Just woke up to my stoned boyfriend building a shrine around my bare ass. He'll never leave me.
Just checked my phone. Sometime last night I googled sex positions in a tent. Was there even a tent there?
I'm lost. Please come find me. I'm inside the I-270 circle somewhere. I can hear laughing.
Stole a wheelchair from the hospital and rolled down the street smoking and drinking this is my weekend
in line at jewel. the cashier is puking in a garbage can while ringing up customers. glad to know im not the only one that 2012 is kicking in the face already.

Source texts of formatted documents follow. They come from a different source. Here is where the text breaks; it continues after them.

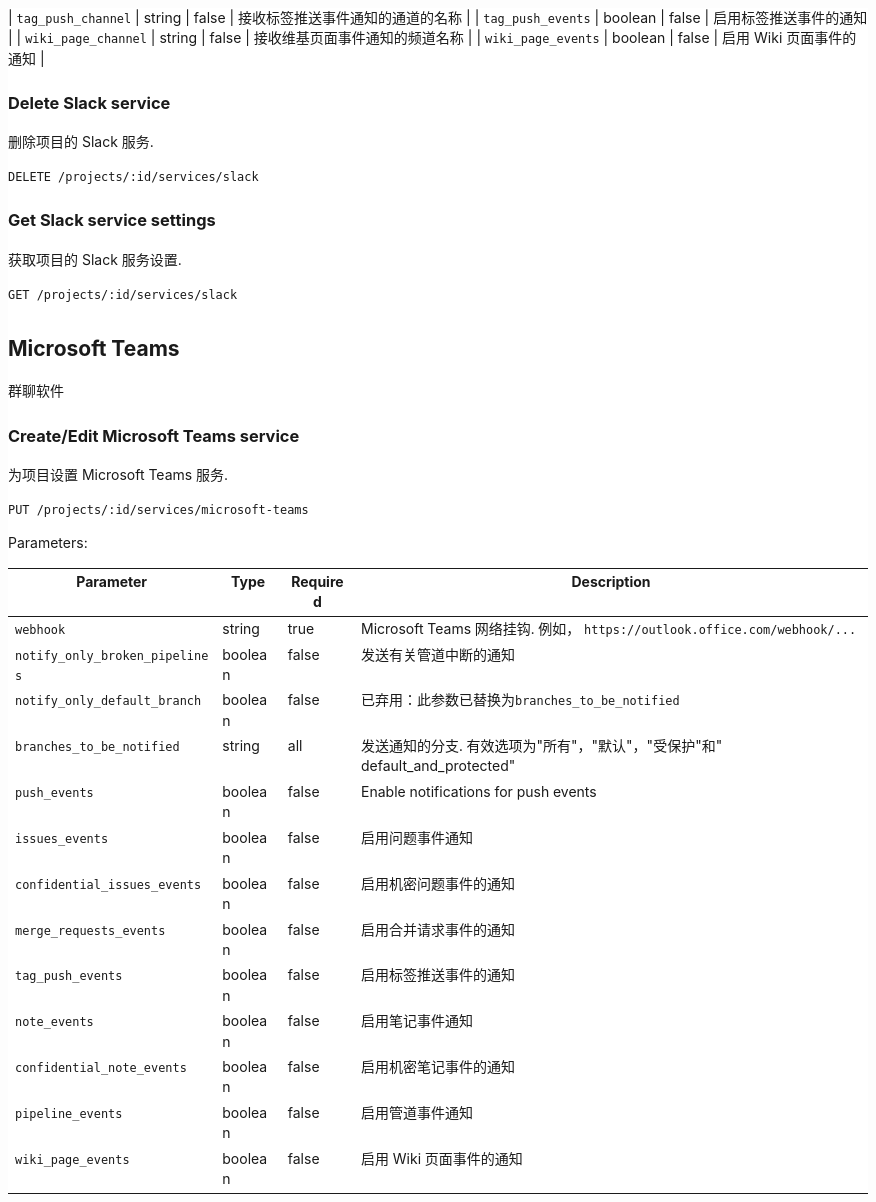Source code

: | `tag_push_channel` | string | false | 接收标签推送事件通知的通道的名称 |
| `tag_push_events` | boolean | false | 启用标签推送事件的通知 |
| `wiki_page_channel` | string | false | 接收维基页面事件通知的频道名称 |
| `wiki_page_events` | boolean | false | 启用 Wiki 页面事件的通知 |

### Delete Slack service[](#delete-slack-service "Permalink")

删除项目的 Slack 服务.

```
DELETE /projects/:id/services/slack 
```

### Get Slack service settings[](#get-slack-service-settings "Permalink")

获取项目的 Slack 服务设置.

```
GET /projects/:id/services/slack 
```

## Microsoft Teams[](#microsoft-teams "Permalink")

群聊软件

### Create/Edit Microsoft Teams service[](#createedit-microsoft-teams-service "Permalink")

为项目设置 Microsoft Teams 服务.

```
PUT /projects/:id/services/microsoft-teams 
```

Parameters:

| Parameter | Type | Required | Description |
| --- | --- | --- | --- |
| `webhook` | string | true | Microsoft Teams 网络挂钩. 例如， `https://outlook.office.com/webhook/...` |
| `notify_only_broken_pipelines` | boolean | false | 发送有关管道中断的通知 |
| `notify_only_default_branch` | boolean | false | 已弃用：此参数已替换为`branches_to_be_notified` |
| `branches_to_be_notified` | string | all | 发送通知的分支. 有效选项为"所有"，"默认"，"受保护"和" default_and_protected" |
| `push_events` | boolean | false | Enable notifications for push events |
| `issues_events` | boolean | false | 启用问题事件通知 |
| `confidential_issues_events` | boolean | false | 启用机密问题事件的通知 |
| `merge_requests_events` | boolean | false | 启用合并请求事件的通知 |
| `tag_push_events` | boolean | false | 启用标签推送事件的通知 |
| `note_events` | boolean | false | 启用笔记事件通知 |
| `confidential_note_events` | boolean | false | 启用机密笔记事件的通知 |
| `pipeline_events` | boolean | false | 启用管道事件通知 |
| `wiki_page_events` | boolean | false | 启用 Wiki 页面事件的通知 |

you know what would be perfect? if you flew in on a horse/cat holding taco bell and then you swooped me up and took me to disney world and it was magical
To be so small, the mini-horses are exceptionally aggressive. And fast. Very, very fast.
Abort! Abort! He almost bit off a finger!
Would be in best interest to sanitize the DVDs
For our final psych experiment, we're conditioning Tim to hump the nearest inanimate object and/or person every time he hears a Ke$ha song
I'm still pretty drunk right now, but when this hangover hits me, I'm going to be super pissed. It's a preemptive never drinking again.
Can you pick up from work today? There's a surprise for you on the bed and I haven't gone blind which is positive.
When you pick me up at the airport, please have some sort of drugs on hand.
I may have just poured a honey apple beer onto a dried apple slice to rehydrate it. This is my day.
he ended the message XOXO, who the fuck does he think he is GossipGirl.